Abusive relationships are about power and control. In this case, Watson exercised a professional power over the employee as her boss — at times responding to her attempts to set boundaries by threatening to evaluate her performance in closed session or talk to other council members about her job. But he also exercises an emotional power and control, repeatedly crossing the bounds of a professional employee-employer relationship to share the intimate details of his mental health, his fragility, his struggles, and even his medications. Perhaps more troubling here, repeatedly ties the state of his mental health to their relationship, saying he's been able to get through hard times because of her, that his depression and anxiety have improved because of her, that he feels OK when he is with her, that those are the only times he feels OK. What's implied is that she's responsible for him. Were she to no longer be constantly available to talk to him about personal issues, he wouldn't be OK, his depression and anxiety would get worse, he wouldn't be able to get through the next hard time. The cumulative impact of this power dynamic is an employee constantly receiving personal texts from her boss, worried that if she doesn't respond or tells him to stop it might not only anger her boss, but send him into a spiraling mental health episode.
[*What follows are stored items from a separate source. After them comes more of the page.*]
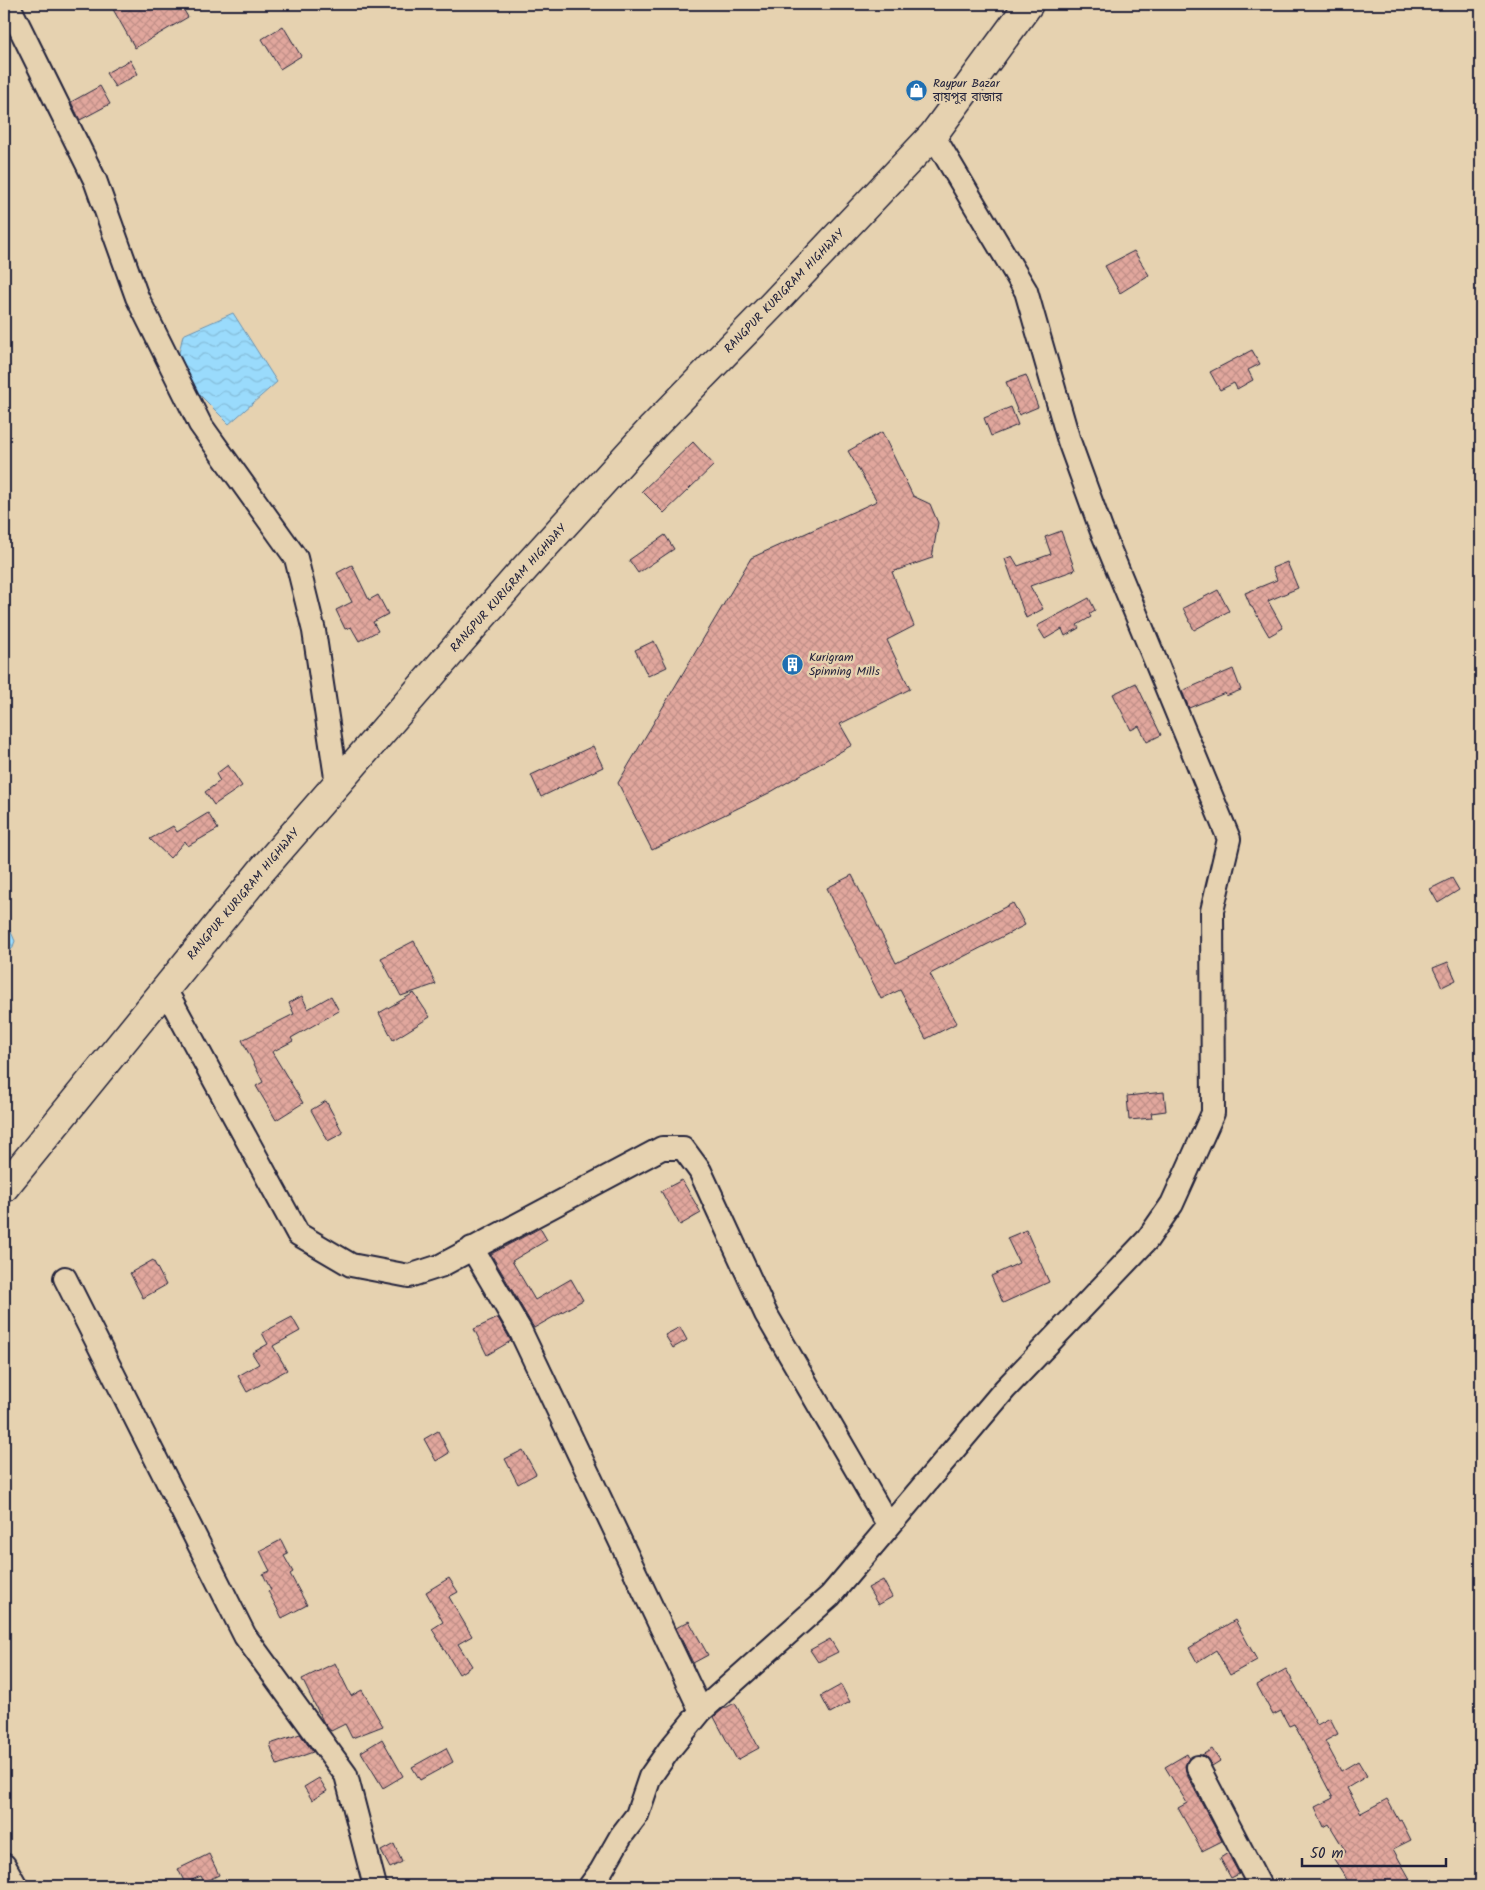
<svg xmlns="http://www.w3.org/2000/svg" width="1485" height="1890" font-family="Kalam,'Noto Sans Bengali',sans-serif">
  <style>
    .water { fill: url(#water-waves); stroke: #6a91af }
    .building { fill: url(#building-cross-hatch); stroke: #22223b }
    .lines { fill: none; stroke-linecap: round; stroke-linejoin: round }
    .minor-casing { stroke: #22223b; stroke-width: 26 }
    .highway-casing { stroke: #22223b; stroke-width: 31 }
    .minor { stroke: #e6d2b0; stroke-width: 22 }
    .highway { stroke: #e6d2b0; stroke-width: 28 }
    .labels { text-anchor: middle; stroke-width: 5; stroke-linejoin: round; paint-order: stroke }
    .poi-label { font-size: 12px; fill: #22223b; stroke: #e6d2b0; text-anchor: start }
    .street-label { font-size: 12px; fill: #22223b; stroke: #e6d2b0 }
  </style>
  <defs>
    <pattern id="water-waves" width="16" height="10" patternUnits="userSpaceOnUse" patternTransform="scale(1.25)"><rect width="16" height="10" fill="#9adbfc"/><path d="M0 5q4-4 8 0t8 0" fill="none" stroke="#84bcd9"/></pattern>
    <pattern id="building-cross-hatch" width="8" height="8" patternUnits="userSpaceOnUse" patternTransform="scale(1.25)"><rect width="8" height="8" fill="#e1a79d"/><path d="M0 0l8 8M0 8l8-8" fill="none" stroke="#c18f88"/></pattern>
  </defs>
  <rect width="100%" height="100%" fill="#e6d2b0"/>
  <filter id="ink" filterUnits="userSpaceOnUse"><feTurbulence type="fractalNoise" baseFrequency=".02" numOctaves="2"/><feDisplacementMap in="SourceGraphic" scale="10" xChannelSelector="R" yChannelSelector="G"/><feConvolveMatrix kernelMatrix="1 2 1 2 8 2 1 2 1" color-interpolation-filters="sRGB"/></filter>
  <g filter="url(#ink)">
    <path class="water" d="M 233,313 L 277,382 L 229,424 L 192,387 L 179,353 L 183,335 Z
      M 4,925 L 11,932 L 15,941 L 12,949 L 4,954 Z"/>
    <path class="building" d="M 110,4 L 180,4 L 188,17 L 135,48 Z
      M 283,26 L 301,56 L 280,69 L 262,39 Z
      M 130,60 L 138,74 L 115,87 L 106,73 Z
      M 100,86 L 110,104 L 80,120 L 71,102 Z
      M 1134,251 L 1149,275 L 1120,293 L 1105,266 Z
      M 1252,350 L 1260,364 L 1248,370 L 1253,380 L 1237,389 L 1234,383 L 1220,390 L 1210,372 Z
      M 1026,375 L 1038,407 L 1019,415 L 1006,382 Z
      M 1011,407 L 1018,425 L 991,436 L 984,418 Z
      M 882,432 L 913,496 L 930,504 L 938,523 L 932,558 L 892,572 L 914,626 L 887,640 L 910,689 L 840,724 L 852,745 L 769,793 L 652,850 L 618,783 L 751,558 L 877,501 L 848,451 Z
      M 693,442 L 714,465 L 664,513 L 642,491 Z
      M 1061,531 L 1075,570 L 1030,586 L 1043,609 L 1026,618 L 1005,559 L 1012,556 L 1018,566 L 1051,554 L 1045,537 Z
      M 665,535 L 674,549 L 638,573 L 629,560 Z
      M 1287,562 L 1298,588 L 1268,601 L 1283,628 L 1269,636 L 1252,607 L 1251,607 L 1245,593 L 1277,580 L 1272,568 Z
      M 352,565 L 369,600 L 378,595 L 388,614 L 373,622 L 378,631 L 359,641 L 351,627 L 345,629 L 336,610 L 352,602 L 337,573 Z
      M 1218,590 L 1229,611 L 1194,630 L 1183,608 Z
      M 1089,598 L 1095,610 L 1089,614 L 1091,617 L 1077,625 L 1079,628 L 1065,636 L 1062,629 L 1045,639 L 1037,626 Z
      M 654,641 L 667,667 L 648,676 L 635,650 Z
      M 1233,669 L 1241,690 L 1226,696 L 1225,693 L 1189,708 L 1182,691 Z
      M 1136,683 L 1161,735 L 1147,742 L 1139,726 L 1131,730 L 1113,694 Z
      M 593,746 L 603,767 L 541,797 L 531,775 Z
      M 228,765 L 242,786 L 214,805 L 205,792 L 220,781 L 216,774 Z
      M 208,813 L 218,829 L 188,846 L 185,841 L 170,858 L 150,839 L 173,826 L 177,832 Z
      M 852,875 L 896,963 L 1013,903 L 1025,925 L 930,974 L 957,1023 L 926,1039 L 900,990 L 881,999 L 827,888 Z
      M 1452,878 L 1459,890 L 1438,903 L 1430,889 Z
      M 414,941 L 436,984 L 401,996 L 381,958 Z
      M 1448,962 L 1456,980 L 1442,987 L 1433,968 Z
      M 414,993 L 430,1017 L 393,1040 L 379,1013 Z
      M 302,996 L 308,1009 L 331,996 L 339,1011 L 291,1038 L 293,1041 L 272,1052 L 303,1103 L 276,1120 L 256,1086 L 263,1082 L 242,1040 L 294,1014 L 289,1003 Z
      M 1164,1092 L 1166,1111 L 1151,1113 L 1152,1118 L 1129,1120 L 1127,1096 Z
      M 326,1101 L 343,1133 L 328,1141 L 311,1110 Z
      M 682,1180 L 701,1213 L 680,1225 L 661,1191 Z
      M 540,1228 L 547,1240 L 512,1261 L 535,1300 L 571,1279 L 583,1300 L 534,1328 L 491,1254 Z
      M 1026,1230 L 1049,1282 L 1003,1303 L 991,1276 L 1019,1263 L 1007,1238 Z
      M 153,1260 L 166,1285 L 143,1298 L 130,1273 Z
      M 292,1317 L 300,1331 L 273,1346 L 287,1370 L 247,1392 L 238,1376 L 259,1364 L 252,1353 L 268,1344 L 262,1333 Z
      M 498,1318 L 511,1341 L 487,1355 L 474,1329 Z
      M 680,1327 L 687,1340 L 673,1348 L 665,1335 Z
      M 438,1431 L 449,1453 L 436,1461 L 424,1439 Z
      M 523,1450 L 536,1474 L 518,1484 L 505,1459 Z
      M 281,1540 L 288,1554 L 284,1556 L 293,1572 L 290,1574 L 307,1605 L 282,1618 L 268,1591 L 271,1590 L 263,1574 L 270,1571 L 260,1551 Z
      M 449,1578 L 458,1592 L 449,1597 L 472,1636 L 458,1644 L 472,1666 L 459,1674 L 432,1629 L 443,1622 L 426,1592 Z
      M 883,1580 L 892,1597 L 878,1605 L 868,1588 Z
      M 1235,1620 L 1257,1660 L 1230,1675 L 1216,1650 L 1197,1662 L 1189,1648 Z
      M 689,1621 L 708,1655 L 693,1663 L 676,1628 Z
      M 830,1639 L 838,1652 L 818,1662 L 810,1650 Z
      M 335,1663 L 351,1696 L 362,1690 L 383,1726 L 352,1738 L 345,1724 L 331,1731 L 324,1723 L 302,1679 Z
      M 1286,1669 L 1317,1725 L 1330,1718 L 1338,1734 L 1325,1741 L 1341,1771 L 1358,1761 L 1367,1776 L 1347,1788 L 1361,1813 L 1387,1799 L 1399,1821 L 1401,1820 L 1411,1840 L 1393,1849 L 1410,1879 L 1397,1886 L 1351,1886 L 1334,1859 L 1346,1852 L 1329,1824 L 1324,1827 L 1315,1807 L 1333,1798 L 1294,1724 L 1289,1726 L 1281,1711 L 1273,1715 L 1257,1685 Z
      M 841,1685 L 850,1702 L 830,1713 L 821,1696 Z
      M 735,1703 L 759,1748 L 737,1760 L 714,1717 L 723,1709 Z
      M 300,1734 L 313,1752 L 277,1765 L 270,1744 Z
      M 382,1739 L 403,1776 L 383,1788 L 361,1752 Z
      M 446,1748 L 453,1762 L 420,1780 L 412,1767 Z
      M 1212,1749 L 1220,1761 L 1212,1766 L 1205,1756 L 1202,1755 Z
      M 1187,1754 L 1189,1758 L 1185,1766 L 1186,1773 L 1222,1841 L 1202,1851 L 1178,1808 L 1187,1803 L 1165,1767 Z
      M 319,1778 L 327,1791 L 312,1800 L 304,1787 Z
      M 394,1844 L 402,1862 L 390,1868 L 381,1851 Z
      M 1228,1853 L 1239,1874 L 1231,1878 L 1220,1858 Z
      M 209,1854 L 219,1875 L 204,1882 L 201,1876 L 185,1883 L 178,1869 Z"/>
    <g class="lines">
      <defs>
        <path id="minor" d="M 8,4 L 95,180 L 137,297 L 200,424 L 296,558 L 314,631 L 337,784
          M 165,989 L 298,1234 L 351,1265 L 409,1276 L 440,1266 L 662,1148 L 683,1148 L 700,1171 L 766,1314 L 889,1526
          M 472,1248 L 520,1330 L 701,1711
          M 65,1278 L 245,1636 L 346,1775 L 375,1886
          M 1198,1767 L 1260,1886
          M 4,1865 L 16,1886
          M 590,1886 L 601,1871 L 621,1836 L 637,1815 L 650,1777 L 669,1750 L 701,1711 L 830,1596 L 1005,1389 L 1147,1240 L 1172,1204 L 1213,1113 L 1212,911 L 1229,839 L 1101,529 L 1069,441 L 1026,291 L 933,135"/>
        <path id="highway" d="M 4,1188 L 262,870 L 516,578 L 652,428 L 773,304 L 933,135 L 1029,4"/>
      </defs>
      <use href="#minor" class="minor-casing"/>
      <use href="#highway" class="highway-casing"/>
      <use href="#minor" class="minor"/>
      <use href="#highway" class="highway"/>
    </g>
  </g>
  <defs>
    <symbol id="shop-disc" viewBox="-11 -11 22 22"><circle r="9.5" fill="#1f6fb2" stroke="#e6d2b0"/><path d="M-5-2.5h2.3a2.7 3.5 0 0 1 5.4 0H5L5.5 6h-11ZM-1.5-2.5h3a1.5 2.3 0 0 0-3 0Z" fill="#fff"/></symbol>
    <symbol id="building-disc" viewBox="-11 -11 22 22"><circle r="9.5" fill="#1f6fb2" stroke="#e6d2b0"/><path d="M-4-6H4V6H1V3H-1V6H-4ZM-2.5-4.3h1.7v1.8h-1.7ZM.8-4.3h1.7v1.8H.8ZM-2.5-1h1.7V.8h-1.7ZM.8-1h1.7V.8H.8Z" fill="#fff"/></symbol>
  </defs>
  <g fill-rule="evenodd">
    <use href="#shop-disc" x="904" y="78" width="25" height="25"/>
    <use href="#building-disc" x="780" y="652" width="25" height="25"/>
  </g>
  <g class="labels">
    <g class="poi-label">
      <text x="933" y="87">Raypur Bazar<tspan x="933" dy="14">রায়পুর বাজার</tspan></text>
      <text x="809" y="661">Kurigram<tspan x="809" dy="14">Spinning Mills</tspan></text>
    </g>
    <g class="street-label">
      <text transform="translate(784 291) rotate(-46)" y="4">RANGPUR KURIGRAM HIGHWAY</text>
      <text transform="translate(508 588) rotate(-48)" y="4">RANGPUR KURIGRAM HIGHWAY</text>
      <text transform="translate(243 894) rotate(-50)" y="4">RANGPUR KURIGRAM HIGHWAY</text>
    </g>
  </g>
  <rect width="1485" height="1890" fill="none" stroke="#e6d2b0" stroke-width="20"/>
  <rect x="10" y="10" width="1465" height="1870" fill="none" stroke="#22223b" stroke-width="2" filter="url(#ink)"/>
  <path d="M1302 1858v8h144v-8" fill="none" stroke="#22223b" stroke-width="2.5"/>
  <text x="1310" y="1858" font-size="15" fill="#22223b" stroke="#e6d2b0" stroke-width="4" paint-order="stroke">50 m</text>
</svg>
It's unclear — and unimportant — to what degree Watson intended to be manipulative or was simply oblivious. But he seemed to offer a hint toward the end of the May 17 council meeting, when he reiterated that he has no plans to resign but said, "if the staff member wants to take responsibility for her role in the relationship," he "would consider it."

And there it was, a man stripped of all his power in a relationship trying desperately to manipulate the situation to pull some back. In essence, Watson was again dumping responsibility for his actions on the employee, telling her if she admitted some of this mess he created was her fault, too, he would bring this awful nightmare to a close by walking away. Maybe. Well, at least he would "consider" it while retaining the power to change his mind as he has before.

Brett Watson — both in the conduct thoroughly documented in the investigative report and that he displayed May 17 — has shown himself to be fully unfit for office. He needs to resign immediately.